Almanya hükümeti Alman basınına Ermenilerin zararına olan her türlü dedikoduyu, her çeşit iftirayı yayınlama izni veriyordu. Buna karşın Ermenilere yararlı olabilecek tüm yayınlar veya Ermenistan’da vuku bulan olaylara ilişkin gerçekleri yansıtan haberler kati surette engelleniyordu…

Ermenilerîn 1878’e kadar Türk hakimiyetinden güya hoşnut olup, Türklerle huzur içinde yaşadıklarına dair sıkça ileri sürü­len iddialar tamamen mesnetsiz, bir o kadar da yanlış ve gerçe­ğe tamamen aykırıdır.

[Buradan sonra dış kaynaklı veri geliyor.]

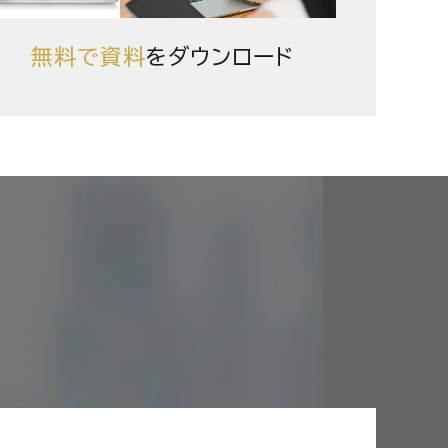
無料で資料
をダウンロード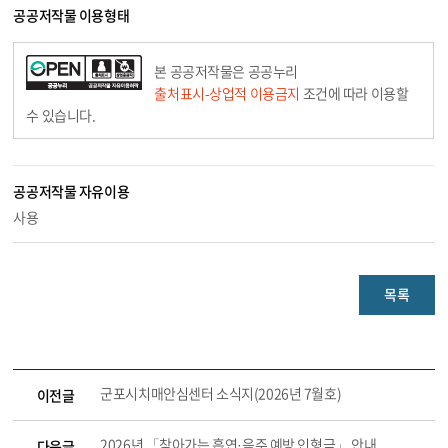
공공저작물 이용형태
본 공공저작물은 공공누리
출처표시-상업적 이용금지
조건에 따라 이용할
수 있습니다.
공공저작물 자유이용
사용
목록
군포시치매안심센터 소식지(2026년 7월호)
이전글
2026년 「찾아가는 흡연·음주 예방 인형극」 안내
다음글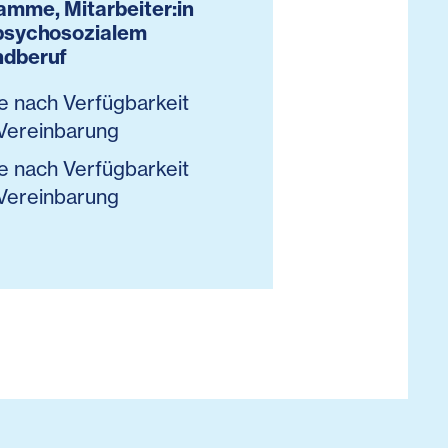
Linz
mme, Mitarbeiter:in
psychosozialem
35 - 3
ndberuf
e nach Verfügbarkeit
Vereinbarung
e nach Verfügbarkeit
Vereinbarung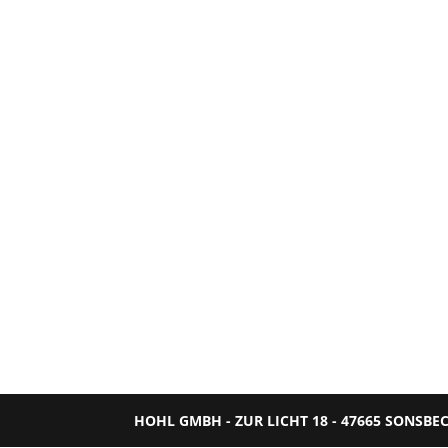
HOHL GMBH - ZUR LICHT 18 - 47665 SONSBE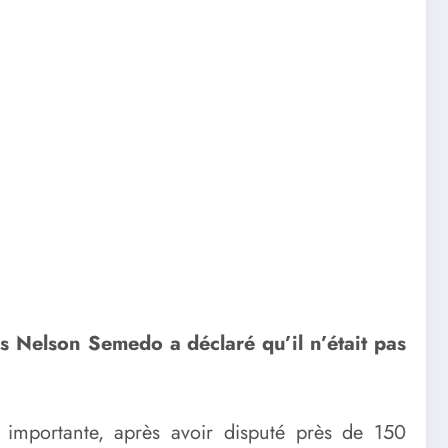
is Nelson Semedo a déclaré qu’il n’était pas
 importante, après avoir disputé près de 150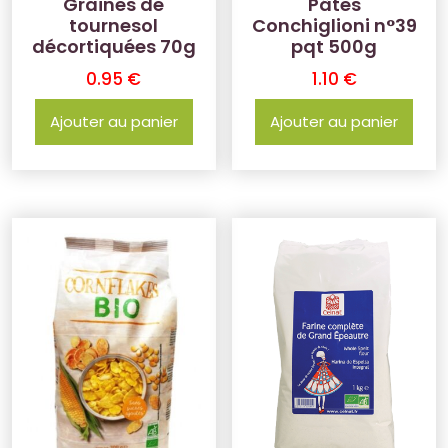
Graines de
Pâtes
tournesol
Conchiglioni n°39
décortiquées 70g
pqt 500g
0.95
€
1.10
€
Ajouter au panier
Ajouter au panier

Bu konuda fikir edinmek, daha XVII. asırda Osmanhlarm Ermenilere ve genelde Hıristiyanlara ne tür muamelede bulunduklarını öğrenmek için Ermeni Vardapet Arakel Davrijetsi’nin “Tarih’ine” kısaca göz atmak yeterli olacaktır. Türk amirlerin keyfi idarelerine, can, namus ve mal güvenliğinin katiyen olmamasına rağmen, 19. asırda hala sağ kalabilmiş Ermenilere rastlanması gerçeğini mucize olarak algılamak gerekir.

Kurnaz tilki Abdülhamid Hamidiye Kürt atlı alaylarını oluş­turmak suretiyle şeytani yöntemini devreye soktu. O bu yöntemle, Hıristiyanlara reva görülen istibdatı resmen, zirveye tırmandırmanın temellerini atmıştı. Buna karşın biz, yankıları yeri göğü kaplayan cinayetlerin ceza­landırılması konusunda koskoca Hıristiyan Avrupa’nın parmağını dahi oynatmayışma utanç duygulan içinde, yüreğimiz yanarak, tanık olmak durumunda kaldık.

O sıralarda katliam kurbanları yararına bağış toplamamızı engel­leyen Alman hükümeti, bu davranışıyla, silinmesi mümkün olmayan kara lekeyi kendi üzerine sürmüş oldu… Bu da yetmezmiş gibi Caligula Wilhelm (1), olayların hemen sonrasında, kendi portresini dost bildiği Kızıl Sultana yolladı.

1) Alman İmparatoru Wilhelm II. (1888-1918), yazar onu Roma İmparatotu bednam Caligula ’ya benzetmektedir.